Inventing the American Tradition by Jack David Eller, Reaktion Books, 304pp, £25/$30
Where do traditions come from? Their origins are generally supposed to be lost in the mists of antiquity, but this is clearly not the case with America, a country less than 250 years old.
While the framers of the constitution were deliberately setting out new foundations, Americans soon discovered that they had to invent a set of traditions to bolster their national identity and pad out the values embodied in its Enlightenment constitution.
As America’s understanding of itself has grown and changed, so have the traditions that embody this understanding. This is particularly noticeable in the period after the Civil War, as Jack David Eller explains in this instructive and entertaining book which brings to life what might otherwise be dry-as-dust anthropology.
Some traditions, we discover, are based on faulty history. There is no evidence that the first Thanksgiving dinner featured a turkey; it is clear that such a dinner did happen, though Thanksgiving only became a national holiday some time later.
Other holidays had easily defined beginnings, generally because they were championed by some determined campaigner and were then taken up by marketing men with an eye to selling merchandise. This was the case with both Father’s Day and Mother’s Day, which were shamelessly commercial more or less from the start. While these became traditions, there were other proposed days of celebration, such as Grandparents’ Day, that have never quite caught the popular imagination.
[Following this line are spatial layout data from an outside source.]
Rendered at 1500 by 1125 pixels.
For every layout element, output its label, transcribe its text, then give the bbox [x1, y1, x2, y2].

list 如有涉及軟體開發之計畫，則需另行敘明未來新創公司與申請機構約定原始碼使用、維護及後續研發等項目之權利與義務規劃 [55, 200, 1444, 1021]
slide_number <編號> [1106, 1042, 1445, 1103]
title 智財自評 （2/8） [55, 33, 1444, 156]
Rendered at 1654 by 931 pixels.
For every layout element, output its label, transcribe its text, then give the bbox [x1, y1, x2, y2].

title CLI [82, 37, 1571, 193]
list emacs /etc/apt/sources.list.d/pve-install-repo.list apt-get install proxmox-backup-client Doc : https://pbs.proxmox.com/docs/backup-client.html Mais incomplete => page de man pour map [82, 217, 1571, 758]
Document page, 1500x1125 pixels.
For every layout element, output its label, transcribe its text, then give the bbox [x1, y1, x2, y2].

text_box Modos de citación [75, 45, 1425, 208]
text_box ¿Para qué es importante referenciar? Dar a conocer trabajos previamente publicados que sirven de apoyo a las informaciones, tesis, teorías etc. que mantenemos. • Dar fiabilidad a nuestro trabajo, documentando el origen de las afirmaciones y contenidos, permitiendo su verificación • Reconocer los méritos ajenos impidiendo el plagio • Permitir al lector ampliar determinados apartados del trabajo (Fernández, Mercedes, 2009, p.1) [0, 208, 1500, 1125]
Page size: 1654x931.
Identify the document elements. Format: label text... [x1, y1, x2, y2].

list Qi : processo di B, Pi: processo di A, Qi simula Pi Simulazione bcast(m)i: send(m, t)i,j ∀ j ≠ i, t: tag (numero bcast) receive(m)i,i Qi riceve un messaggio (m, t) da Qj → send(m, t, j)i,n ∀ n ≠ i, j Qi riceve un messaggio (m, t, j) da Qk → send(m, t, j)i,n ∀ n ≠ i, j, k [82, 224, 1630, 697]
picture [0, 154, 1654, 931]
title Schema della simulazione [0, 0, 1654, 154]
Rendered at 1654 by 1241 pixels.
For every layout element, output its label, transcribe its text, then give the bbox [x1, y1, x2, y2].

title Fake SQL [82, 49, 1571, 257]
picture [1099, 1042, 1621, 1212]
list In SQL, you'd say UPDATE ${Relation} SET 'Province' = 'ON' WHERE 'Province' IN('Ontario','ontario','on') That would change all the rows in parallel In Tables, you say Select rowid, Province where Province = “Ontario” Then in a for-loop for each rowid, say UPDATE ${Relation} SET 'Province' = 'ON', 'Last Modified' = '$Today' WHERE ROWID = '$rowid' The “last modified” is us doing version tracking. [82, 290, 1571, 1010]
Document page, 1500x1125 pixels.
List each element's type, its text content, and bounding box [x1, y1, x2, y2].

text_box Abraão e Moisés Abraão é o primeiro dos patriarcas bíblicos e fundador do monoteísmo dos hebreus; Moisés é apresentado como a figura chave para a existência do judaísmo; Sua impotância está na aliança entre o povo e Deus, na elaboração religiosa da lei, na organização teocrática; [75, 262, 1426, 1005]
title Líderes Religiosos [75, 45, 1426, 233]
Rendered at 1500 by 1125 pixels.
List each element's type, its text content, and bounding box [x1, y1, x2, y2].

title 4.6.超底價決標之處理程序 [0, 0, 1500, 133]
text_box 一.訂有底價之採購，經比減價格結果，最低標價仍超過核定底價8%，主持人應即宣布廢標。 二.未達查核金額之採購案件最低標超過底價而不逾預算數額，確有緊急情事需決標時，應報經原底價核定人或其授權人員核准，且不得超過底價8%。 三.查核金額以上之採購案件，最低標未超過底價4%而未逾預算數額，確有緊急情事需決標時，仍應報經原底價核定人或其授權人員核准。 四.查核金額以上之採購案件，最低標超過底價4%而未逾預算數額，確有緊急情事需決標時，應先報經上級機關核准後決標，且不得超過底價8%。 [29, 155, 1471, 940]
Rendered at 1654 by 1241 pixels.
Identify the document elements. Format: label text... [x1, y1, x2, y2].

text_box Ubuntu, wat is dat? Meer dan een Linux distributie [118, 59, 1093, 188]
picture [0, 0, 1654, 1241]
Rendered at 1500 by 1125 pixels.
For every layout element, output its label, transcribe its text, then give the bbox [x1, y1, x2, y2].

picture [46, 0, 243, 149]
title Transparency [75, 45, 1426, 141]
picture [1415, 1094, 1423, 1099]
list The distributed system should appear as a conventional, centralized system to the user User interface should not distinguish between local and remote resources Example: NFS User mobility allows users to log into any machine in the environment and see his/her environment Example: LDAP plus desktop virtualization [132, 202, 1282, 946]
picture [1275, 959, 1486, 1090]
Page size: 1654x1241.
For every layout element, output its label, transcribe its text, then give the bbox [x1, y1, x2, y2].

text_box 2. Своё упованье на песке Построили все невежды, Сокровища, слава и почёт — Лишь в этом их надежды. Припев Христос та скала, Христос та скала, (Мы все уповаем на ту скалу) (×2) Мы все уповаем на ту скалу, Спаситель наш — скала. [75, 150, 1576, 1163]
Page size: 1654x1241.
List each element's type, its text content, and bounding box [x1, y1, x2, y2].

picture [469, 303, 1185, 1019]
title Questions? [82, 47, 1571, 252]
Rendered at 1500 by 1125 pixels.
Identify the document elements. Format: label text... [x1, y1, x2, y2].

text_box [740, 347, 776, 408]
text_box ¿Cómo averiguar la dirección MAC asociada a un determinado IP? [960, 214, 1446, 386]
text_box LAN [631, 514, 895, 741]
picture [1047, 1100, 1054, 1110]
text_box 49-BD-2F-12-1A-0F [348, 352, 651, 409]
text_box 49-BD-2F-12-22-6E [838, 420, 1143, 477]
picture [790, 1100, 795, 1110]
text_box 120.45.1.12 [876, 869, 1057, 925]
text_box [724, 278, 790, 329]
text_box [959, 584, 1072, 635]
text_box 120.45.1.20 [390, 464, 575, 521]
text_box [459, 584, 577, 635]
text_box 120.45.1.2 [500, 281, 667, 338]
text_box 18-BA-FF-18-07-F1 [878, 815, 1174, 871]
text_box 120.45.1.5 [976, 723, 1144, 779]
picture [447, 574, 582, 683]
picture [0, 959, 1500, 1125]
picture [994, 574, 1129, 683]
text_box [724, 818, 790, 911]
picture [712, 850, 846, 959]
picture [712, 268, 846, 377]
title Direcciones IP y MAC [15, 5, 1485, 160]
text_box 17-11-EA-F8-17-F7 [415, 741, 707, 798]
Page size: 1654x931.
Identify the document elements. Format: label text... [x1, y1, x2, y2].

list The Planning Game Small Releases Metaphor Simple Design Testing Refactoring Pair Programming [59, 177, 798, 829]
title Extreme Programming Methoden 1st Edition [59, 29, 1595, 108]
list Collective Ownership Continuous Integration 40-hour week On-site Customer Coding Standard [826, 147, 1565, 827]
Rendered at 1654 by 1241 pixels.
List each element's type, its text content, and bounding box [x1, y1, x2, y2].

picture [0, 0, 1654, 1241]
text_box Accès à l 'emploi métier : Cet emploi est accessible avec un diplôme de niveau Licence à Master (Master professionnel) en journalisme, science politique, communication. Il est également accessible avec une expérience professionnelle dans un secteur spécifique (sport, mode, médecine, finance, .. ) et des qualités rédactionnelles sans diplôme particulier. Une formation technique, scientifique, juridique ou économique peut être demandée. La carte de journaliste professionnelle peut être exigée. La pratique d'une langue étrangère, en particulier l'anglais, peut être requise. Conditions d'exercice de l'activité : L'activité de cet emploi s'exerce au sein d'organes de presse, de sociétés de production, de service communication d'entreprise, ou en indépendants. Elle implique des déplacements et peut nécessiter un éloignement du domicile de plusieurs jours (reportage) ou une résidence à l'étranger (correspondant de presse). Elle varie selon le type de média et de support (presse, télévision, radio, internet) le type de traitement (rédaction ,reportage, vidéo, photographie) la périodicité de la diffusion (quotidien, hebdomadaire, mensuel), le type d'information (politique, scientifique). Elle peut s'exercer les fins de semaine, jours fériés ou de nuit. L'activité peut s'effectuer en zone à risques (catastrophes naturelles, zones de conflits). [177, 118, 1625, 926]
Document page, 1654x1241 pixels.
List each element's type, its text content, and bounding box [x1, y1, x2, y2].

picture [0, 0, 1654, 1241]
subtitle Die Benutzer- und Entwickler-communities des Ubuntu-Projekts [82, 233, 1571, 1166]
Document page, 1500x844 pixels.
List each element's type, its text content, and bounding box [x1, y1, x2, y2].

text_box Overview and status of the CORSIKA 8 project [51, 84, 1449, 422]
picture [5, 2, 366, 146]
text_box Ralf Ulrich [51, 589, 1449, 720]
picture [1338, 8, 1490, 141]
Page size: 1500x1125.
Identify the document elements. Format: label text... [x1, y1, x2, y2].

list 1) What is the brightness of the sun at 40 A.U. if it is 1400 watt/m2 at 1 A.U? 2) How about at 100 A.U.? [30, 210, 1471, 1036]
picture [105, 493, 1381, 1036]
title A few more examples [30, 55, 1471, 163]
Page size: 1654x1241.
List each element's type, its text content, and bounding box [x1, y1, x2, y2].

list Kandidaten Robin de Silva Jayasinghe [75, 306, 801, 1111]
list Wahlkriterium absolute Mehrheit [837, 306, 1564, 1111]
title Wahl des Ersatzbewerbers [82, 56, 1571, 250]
In that category, perhaps, we should place Kwanzaa, which was started by Maulana Karenga, also known as Ronald McKinley Everett, in 1966, as a specifically African-American holiday. It runs from December 26 to January 2, and it uses nomenclature drawn from Swahili, the name itself signifying a celebration of first fruits. It has been ruthlessly mocked by some right-wing commentators as completely inauthentic and lacking cultural roots. But if it catches on, it will end up being just as authentic as any other tradition.
This “catching on” is the process that Eller calls “traditioning”. Every tradition has to start somewhere, and Kwanzaa seems no different. What will count is whether Kwanzaa is still with us a century hence or in the dustbin of history.
Tradition is clearly a religious concept as well as a social one, and this book contains much in it on which Catholics will want to ponder. Apart from holidays, Eller also focuses on the use of words, various products and several literary characters. “OK” is clearly a deeply American expression, and his discussion of this expression is one of the best parts of the book. “OK” contains a philosophy – it means what it says, that is, it signifies “acceptable but not brilliant”. To be content with what is OK is a pointer to the American character.
So too is Superman, who started off as a liberal do-gooder like Robin Hood, but then changed in the Depression into a patriotic warrior for truth, justice and the American way. He has now started to show signs of disillusionment with patriotism.
My own reading of Superman, and more still of Spider-Man, is that he is a Christ-like figure, a messiah and saviour. Superman embodies, quite literally, muscular Christianity in secular dress, which is surely the underlying philosophy of America. Spider-Man, by contrast, is a more vulnerable figure, and as such, I would venture to say, more Catholic than the ultra-Protestant Man of Steel. For Spider-Man evokes the idea that there is a price to be paid for his heroism, and that he carries a burden that from time to time reminds us of Christ as a Man of Sorrows.
Superman is a triumphalist character who can save the world seemingly without cost. He now seems a tarnished figure in the light of American foreign policy of the Bush era; Spider-Man much less so. Although these are paths that Eller does not explore, he certainly sets one thinking.
This is a wonderful book because it is not only about America, but also about ourselves: we all love Superman, swig Coke and say “OK”. Many traditions have become successful exports and have conquered the planet. (Though some remain stubbornly domestic.) The triumph of American culture, though lamented by some, is an indication that these traditions must have got something right. It is not simply that we all love traditions, and that human beings are traditional creatures – the whole world is, to some extent, American now. This delightful and thoughtful book convinces the reader that this is not altogether a bad thing.